- What to work on: From the first line to the last, give the records again exactly and skip the pictures.

[Extracted page text data]
- - - - - - -
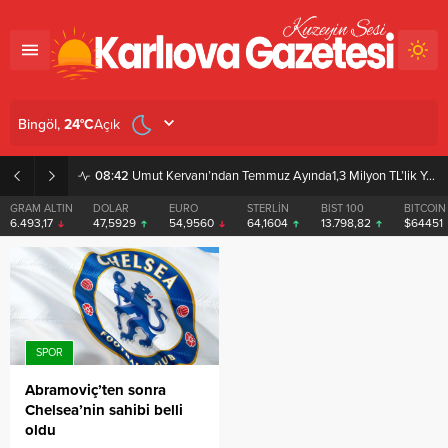
Açık
Bingöl,
24
°C
08:42
Umut Kervanı’ndan Temmuz Ayında1,3 Milyon TL’lik Yardım
GRAM ALTIN
DOLAR
EURO
STERLİN
BIST 100
BITCOIN
6.493,17
47,5929
54,9560
64,1604
13.798,82
$64451
SPOR
Abramoviç’ten sonra
Chelsea’nin sahibi belli
oldu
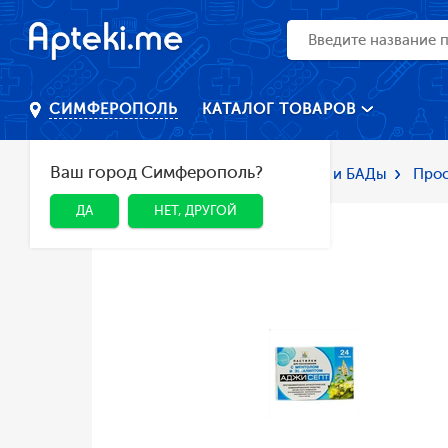
КАТАЛОГ ТОВАРОВ
СИМФЕРОПОЛЬ
Ваш город Симферополь?
Главная
Каталог
Лекарства и БАДы
Прос
ДА
НЕТ, ДРУГОЙ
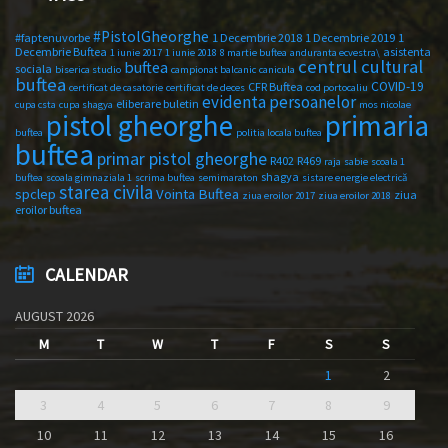
#PistolGheorghe
#faptenuvorbe
1 Decembrie 2018
1 Decembrie 2019
1
Decembrie Buftea
asistenta
1 iunie 2017
1 iunie 2018
8 martie buftea
anduranta ecvestra\
centrul cultural
buftea
sociala
biserica studio
campionat balcanic
canicula
buftea
COVID-19
CFR Buftea
certificat de casatorie
certificat de deces
cod portocaliu
evidenta persoanelor
eliberare buletin
cupa csta
cupa shagya
mos nicolae
primaria
pistol gheorghe
buftea
politia locala buftea
buftea
primar pistol gheorghe
R402
R469
raja
sabie
scoala 1
shagya
buftea
scoala gimnaziala 1
scrima buftea
semimaraton
sistare energie electrică
starea civila
spclep
Vointa Buftea
ziua
ziua eroilor 2017
ziua eroilor 2018
eroilor buftea
CALENDAR
AUGUST 2026
M
T
W
T
F
S
S
1
2
3
4
5
6
7
8
9
10
11
12
13
14
15
16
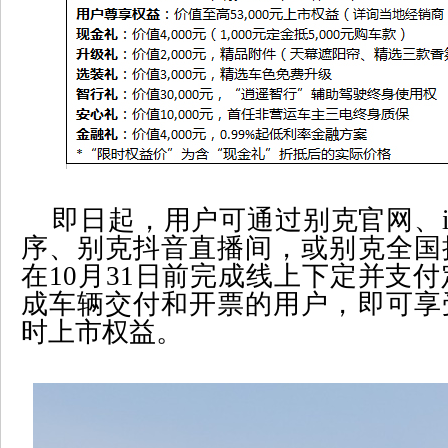
即日起，用户可通过别克官网、
序、别克抖音直播间，或别克全国
在
10
月
31
日前完成线上下定并支付
成车辆交付和开票的用户，即可享
时上市权益。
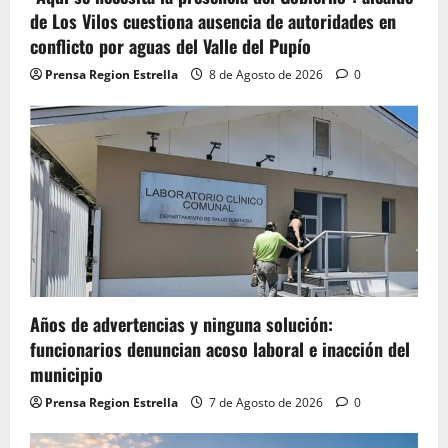
de Los Vilos cuestiona ausencia de autoridades en
conflicto por aguas del Valle del Pupío
Prensa Region Estrella
8 de Agosto de 2026
0
Años de advertencias y ninguna solución:
funcionarios denuncian acoso laboral e inacción del
municipio
Prensa Region Estrella
7 de Agosto de 2026
0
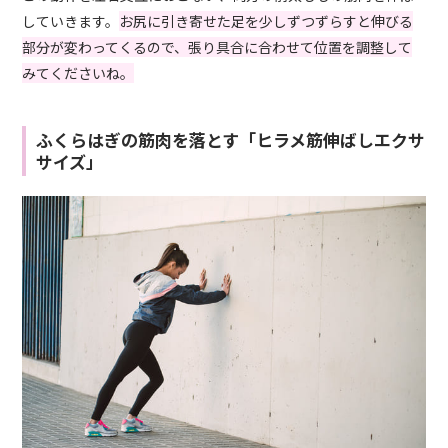
していきます。
お尻に引き寄せた足を少しずつずらすと伸びる
部分が変わってくるので、張り具合に合わせて位置を調整して
みてくださいね。
ふくらはぎの筋肉を落とす「ヒラメ筋伸ばしエクサ
サイズ」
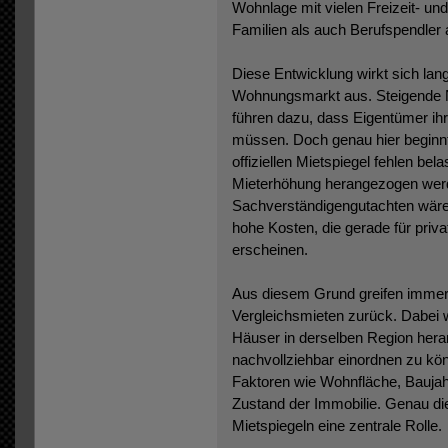
Wohnlage mit vielen Freizeit- u
Familien als auch Berufspendler 
Diese Entwicklung wirkt sich langf
Wohnungsmarkt aus. Steigende 
führen dazu, dass Eigentümer ih
müssen. Doch genau hier beginnt
offiziellen Mietspiegel fehlen bel
Mieterhöhung herangezogen wer
Sachverständigengutachten wäre 
hohe Kosten, die gerade für priva
erscheinen.
Aus diesem Grund greifen immer
Vergleichsmieten zurück. Dabei
Häuser in derselben Region her
nachvollziehbar einordnen zu kön
Faktoren wie Wohnfläche, Baujah
Zustand der Immobilie. Genau die
Mietspiegeln eine zentrale Rolle.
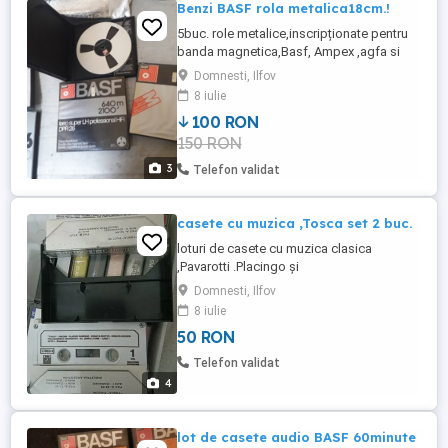
Benzi BASF rola metalica18cm.!
5buc. role metalice,inscripționate pentru
banda magnetica,Basf, Ampex ,agfa si
philips cu rola Metalica!Inregistrate !Provin
Domnesti, Ilfov
din colectii !Germania,cu tot felul de
8 iulie
muzici!Curate nu lasă praf magnetic ,dar
100 RON
sunt folosite și vechi,va rog sa acceptați
150 RON
când comandați!Trimit cu posta romana!
3
Telefon validat
casete cu muzica ,Tosca set 2 buc.
loturi de casete cu muzica clasica
,Pavarotti .Placingo și
orchestrală,Motzard,Vivaldi,10lei
Domnesti, Ilfov
caseta,înregistrare de studiou!Pot oferi
8 iulie
foto,loturi minim 10 bucăți!Posta romana!
50 RON
Telefon validat
4
lot de casete audio BASF 60minute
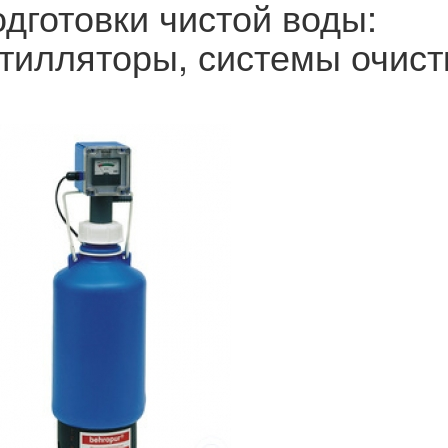
дготовки чистой воды:
тилляторы, системы очист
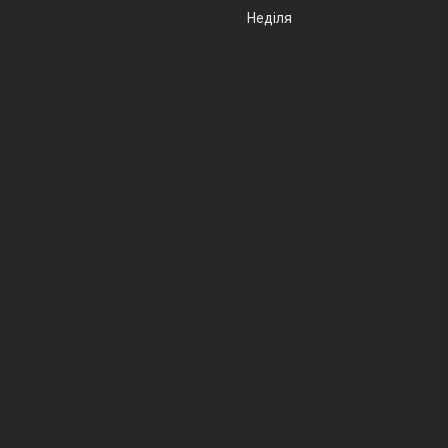
Неділя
- - - - - - -
- Solved exercise:
Açık
Bingöl,
24
°C
08:42
Umut Kervanı’ndan Temmuz Ayında1,3 Milyon TL’lik Yardım
GRAM ALTIN
DOLAR
EURO
STERLİN
BIST 100
BITCOIN
6.493,17
47,5929
54,9560
64,1604
13.798,82
$64451
SPOR
Abramoviç’ten sonra
Chelsea’nin sahibi belli
oldu
КАТАЛОГ ТОВАРОВ
СИМФЕРОПОЛЬ
Ваш город Симферополь?
Главная
Каталог
Лекарства и БАДы
Прос
ДА
НЕТ, ДРУГОЙ
#PistolGheorghe
#faptenuvorbe
1 Decembrie 2018
1 Decembrie 2019
1
Decembrie Buftea
asistenta
1 iunie 2017
1 iunie 2018
8 martie buftea
anduranta ecvestra\
centrul cultural
buftea
sociala
biserica studio
campionat balcanic
canicula
buftea
COVID-19
CFR Buftea
certificat de casatorie
certificat de deces
cod portocaliu
evidenta persoanelor
eliberare buletin
cupa csta
cupa shagya
mos nicolae
primaria
pistol gheorghe
buftea
politia locala buftea
buftea
primar pistol gheorghe
R402
R469
raja
sabie
scoala 1
shagya
buftea
scoala gimnaziala 1
scrima buftea
semimaraton
sistare energie electrică
starea civila
spclep
Vointa Buftea
ziua
ziua eroilor 2017
ziua eroilor 2018
eroilor buftea
CALENDAR
AUGUST 2026
M
T
W
T
F
S
S
1
2
3
4
5
6
7
8
9
10
11
12
13
14
15
16
即日起，用户可通过别克官网、
序、别克抖音直播间，或别克全国
在
10
月
31
日前完成线上下定并支付
成车辆交付和开票的用户，即可享
时上市权益。
de Los Vilos cuestiona ausencia de autoridades en
conflicto por aguas del Valle del Pupío
Prensa Region Estrella
8 de Agosto de 2026
0
Años de advertencias y ninguna solución:
funcionarios denuncian acoso laboral e inacción del
municipio
Prensa Region Estrella
7 de Agosto de 2026
0
していきます。
お尻に引き寄せた足を少しずつずらすと伸びる
部分が変わってくるので、張り具合に合わせて位置を調整して
みてくださいね。
ふくらはぎの筋肉を落とす「ヒラメ筋伸ばしエクサ
サイズ」
Wohnlage mit vielen Freizeit- u
Familien als auch Berufspendler 
Diese Entwicklung wirkt sich langf
Wohnungsmarkt aus. Steigende 
führen dazu, dass Eigentümer ih
müssen. Doch genau hier beginnt
offiziellen Mietspiegel fehlen bel
Mieterhöhung herangezogen wer
Sachverständigengutachten wäre 
hohe Kosten, die gerade für priva
erscheinen.
Aus diesem Grund greifen immer
Vergleichsmieten zurück. Dabei
Häuser in derselben Region her
nachvollziehbar einordnen zu kön
Faktoren wie Wohnfläche, Baujah
Zustand der Immobilie. Genau die
Mietspiegeln eine zentrale Rolle.
Benzi BASF rola metalica18cm.!
5buc. role metalice,inscripționate pentru
banda magnetica,Basf, Ampex ,agfa si
philips cu rola Metalica!Inregistrate !Provin
Domnesti, Ilfov
din colectii !Germania,cu tot felul de
8 iulie
muzici!Curate nu lasă praf magnetic ,dar
100 RON
sunt folosite și vechi,va rog sa acceptați
150 RON
când comandați!Trimit cu posta romana!
3
Telefon validat
casete cu muzica ,Tosca set 2 buc.
loturi de casete cu muzica clasica
,Pavarotti .Placingo și
orchestrală,Motzard,Vivaldi,10lei
Domnesti, Ilfov
caseta,înregistrare de studiou!Pot oferi
8 iulie
foto,loturi minim 10 bucăți!Posta romana!
50 RON
Telefon validat
4
lot de casete audio BASF 60minute
дготовки чистой воды:
тилляторы, системы очист
Неділя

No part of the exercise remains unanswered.